Passage to read>
··········

-6

I Learned About 2's Complement and unsigned and signed int. So I Decided to test my knowledge , as far as i know that a negative number is stored in 2's complement way so that addition and subtraction would not have different algorithm and circuitry would be simple.

Now If I Write

int main()
{
  int a = -1 ;
  unsigned int b = - 1 ;

  printf("%d %u \n %d %u" , a ,a , b, b);
}

Output Comes To Be -1 4294967295 -1 4294967295 . Now , i looked at the bit pattern and various things and then i realized that -1 in 2's complement is 11111111 11111111 11111111 11111111 , so when i interpret it using %d , it gives -1 , but when i interpret using %u , it treat it as a positive number and so it gives 4294967295. I Checked the Assembly Of the code is

.LC0:
    .string "%d %u \n %d %u"
main:
    push    rbp
    mov     rbp, rsp
    sub     rsp, 16
    mov     DWORD PTR [rbp-4], -1
    mov     DWORD PTR [rbp-8], -1
    mov     esi, DWORD PTR [rbp-8]
    mov     ecx, DWORD PTR [rbp-8]
    mov     edx, DWORD PTR [rbp-4]
    mov     eax, DWORD PTR [rbp-4]
    mov     r8d, esi
    mov     esi, eax
    mov     edi, OFFSET FLAT:.LC0
    mov     eax, 0
    call    printf
    mov     eax, 0
    leave
    ret

Now here -1 is moved to the register both the times in unsigned and signed . What i want to know if reinterpretation is only that matters , then why do we have two types unsigned and signed , it is printf format string %d and %u that matters ?

Further what really happens when i assign negative number to a unsigned integer (I learned That The initializer converts this value from int to unsigned int. ) but in the assembly code I did not saw such a thing. So what really happens ??

And How does Machine knows when it has to do 2's complement and when not , does it see the negative sign and performs 2's complement?

I have read almost every question and answer you could think this question be duplicate of , but I could not find a satisfactory solution.

··········

Supplied information>

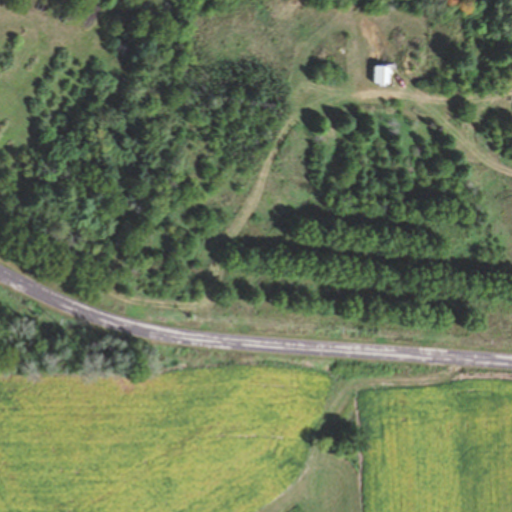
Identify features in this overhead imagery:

··········

Exercise>
Could you copy out the part of the forum post above on signed and unsigned integers, from "Further what really" to "really happens ??", word for word?

Response for this exercise>
Further what really happens when i assign negative number to a unsigned integer (I learned That The initializer converts this value from int to unsigned int. ) but in the assembly code I did not saw such a thing. So what really happens ??